In reality because of the political fights at elite level, the information circulating in society is full of political engineering and does not alleviate the uncertain condition at all. People are intentionally led to a situation of uncertainty in order that their opinion is easily molded. The political elite apparently makes the best use of this situation. They are well aware of the strategic role of the media as a combat arena for information flow.
This situation is worsened by the partisan attitude of the many newly born media. Actually this should not be a problem if their partisanship were balanced by efforts to maintain the journalistic standards of press professionalism in the sense of upholding the principle of objectivity. What is happening is the opposite. Their reporting tends to be biased in ideology while non-political media only give free rein to sensation and pornography to compete in boosting their circulation.
That is an enumeration of realities in this uncertain situation as a logical consequence of the freedom we have now obtained.
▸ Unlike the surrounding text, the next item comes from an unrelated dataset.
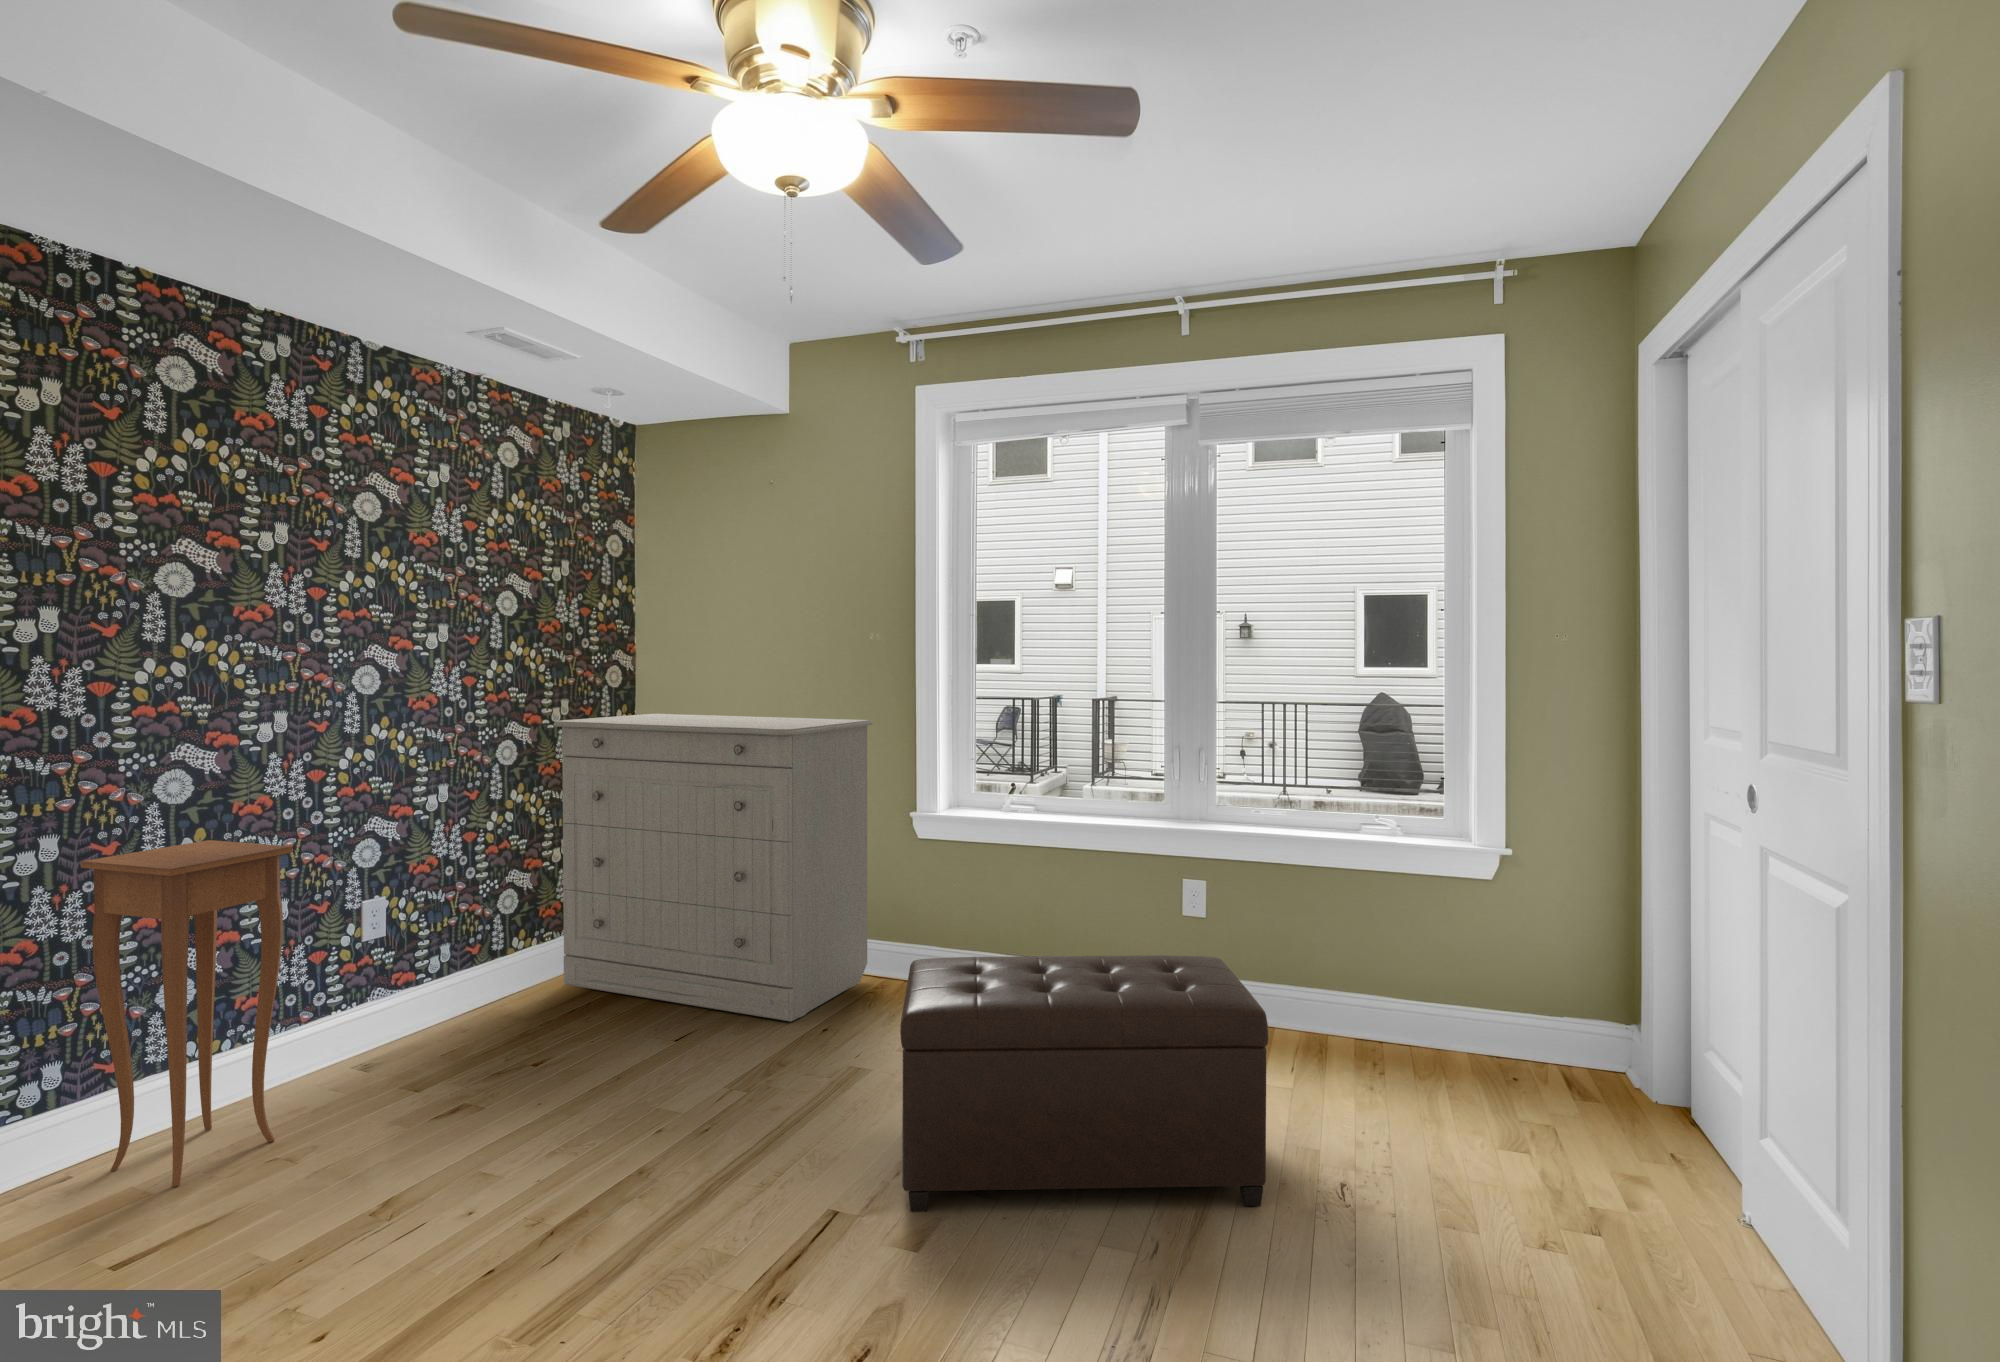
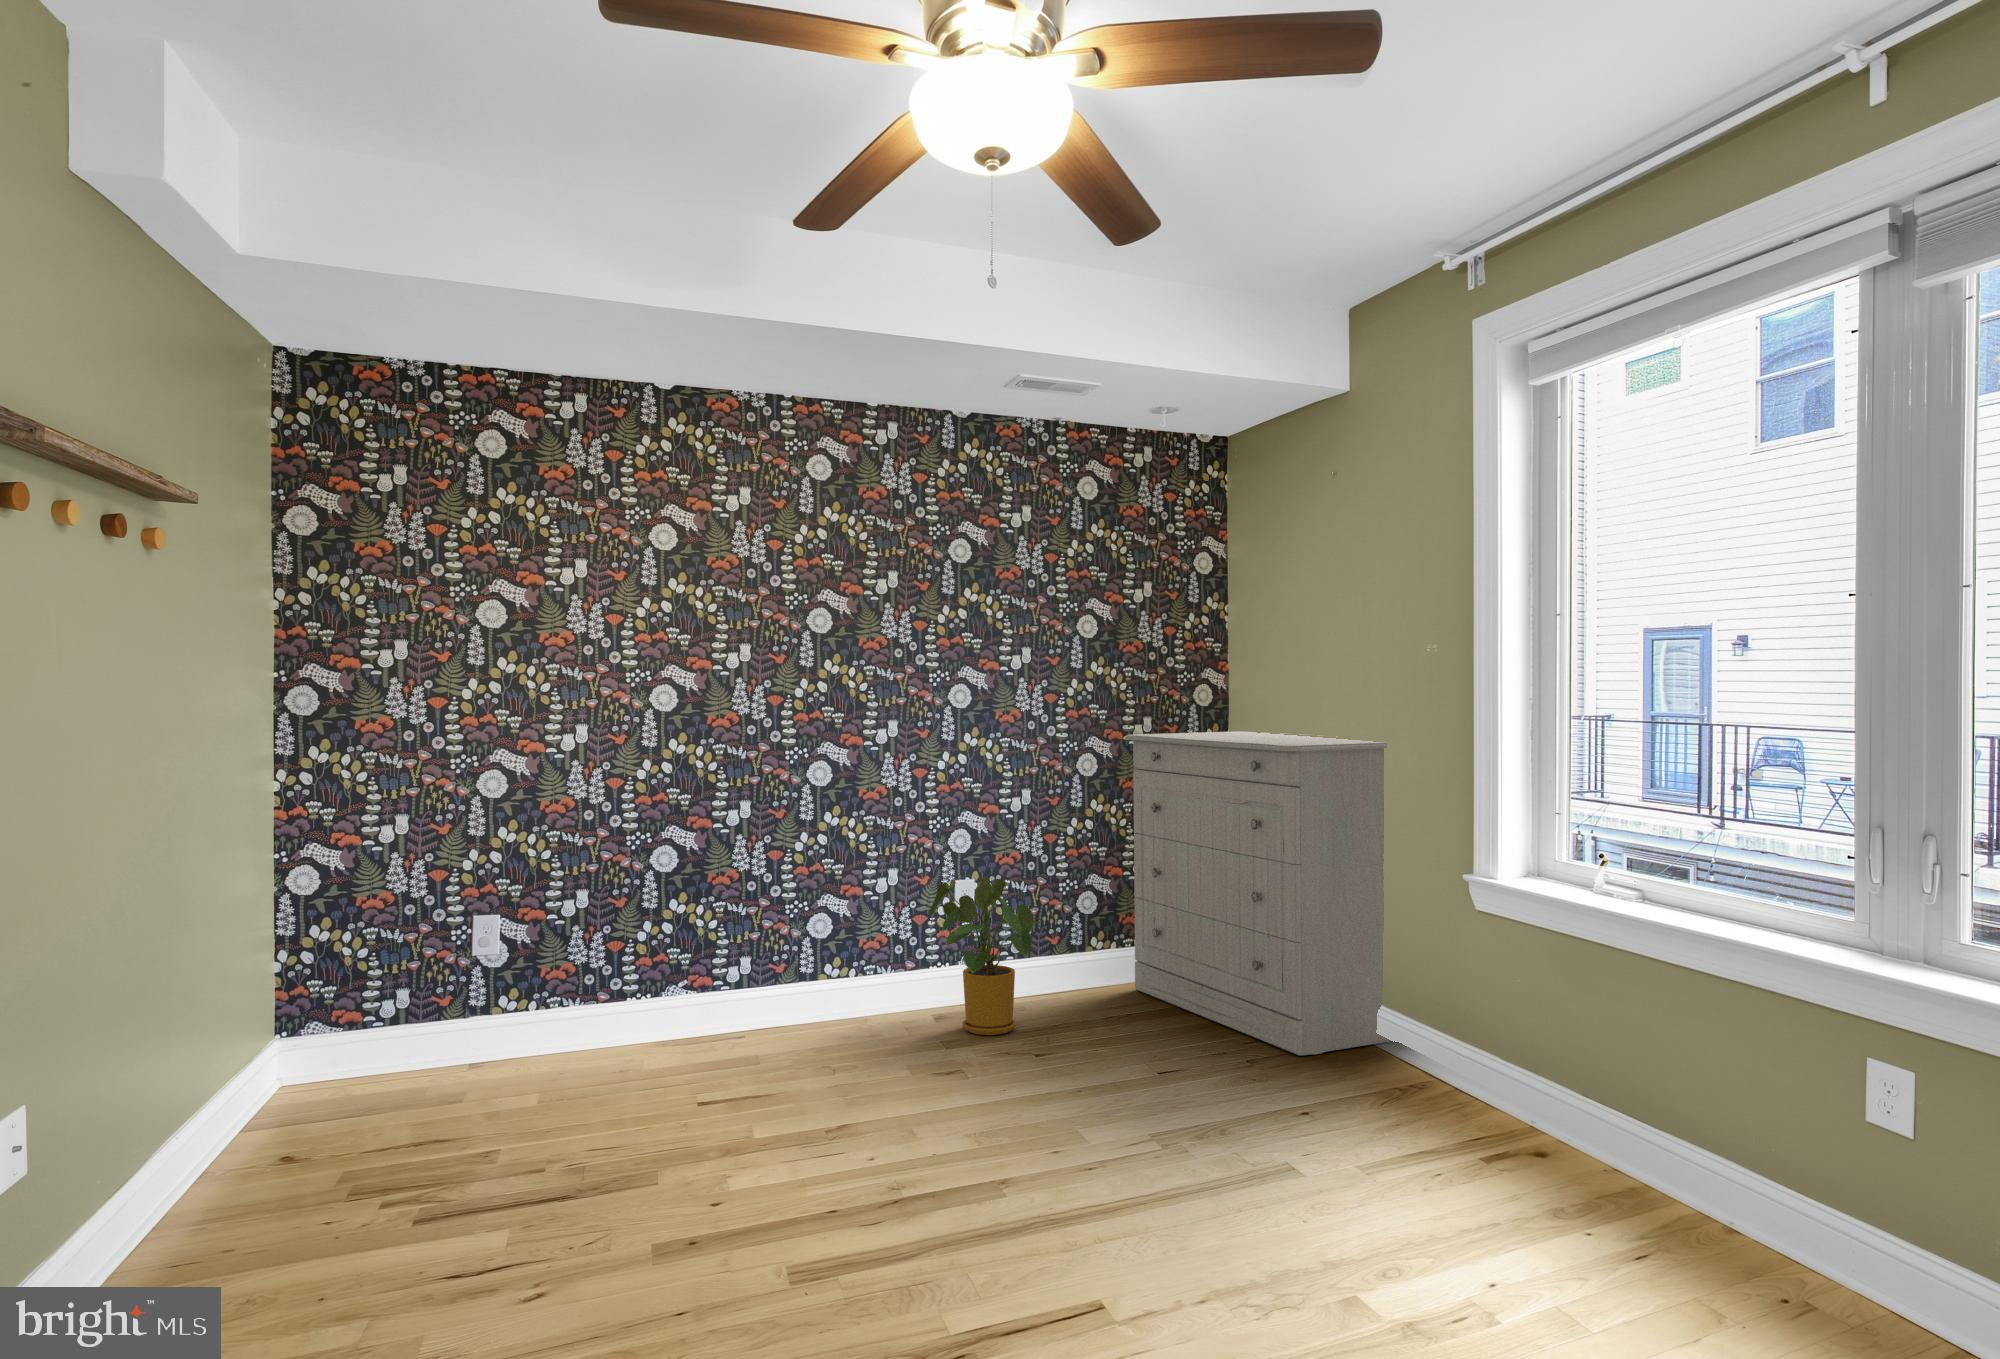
side table: present [81,840,292,1187] -> none [759,814,874,1058]
house plant: none [342,892,508,1082] -> present [929,877,1038,1035]
ottoman: present [900,955,1268,1212] -> none [1231,983,1673,1320]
The fact we have found is that the people cannot choose what is true or what is good for them. After all man does not place common welfare above all other things. People compete with each other in fighting for positions or power while sacrificing other people. The self-correcting mechanism trusted by the believers in the freedom of the press has not proven itself, at least until now.
Anyway, I personally continue to reject controls on information flow, especially by the government. I believe in the idea of social responsibility of the press that hands over the control mechanism of the government to the community itself through professional institutes, consumer institutes, non- government organizations and the academic community. It is clear that this is not the social responsibility that was misinterpreted by the New Order in defining the "free and responsible" concept according to the logic of their power.
In the real concept of social responsibility, the professional community agrees on a code of ethics on what is not acceptable and what is not permissible for its members. If a member acts against this code, the professional community will penalize this member. Meanwhile, the people -- apart from using the mechanism of the court -- can organize themselves into consumer movements. For example by a threat of boycott of the media or a company that advertises a hazardous product in the media.
We do not need to act precipitately. The press system in the west has been transforming itself for centuries, while ours has just started. We need not be pessimistic or on the contrary pride ourselves that our press system has found the best format. I am confident that in the near future our system will continuously adapt itself through rejections, support or demands on various elements of the press system that is still unclear so that at a certain moment our press system will obtain a new balance. All that will depend on the format of our political system in the future.
The writer is a communications student and assistant lecturer at the University of Indonesia's School of Social and Political Sciences.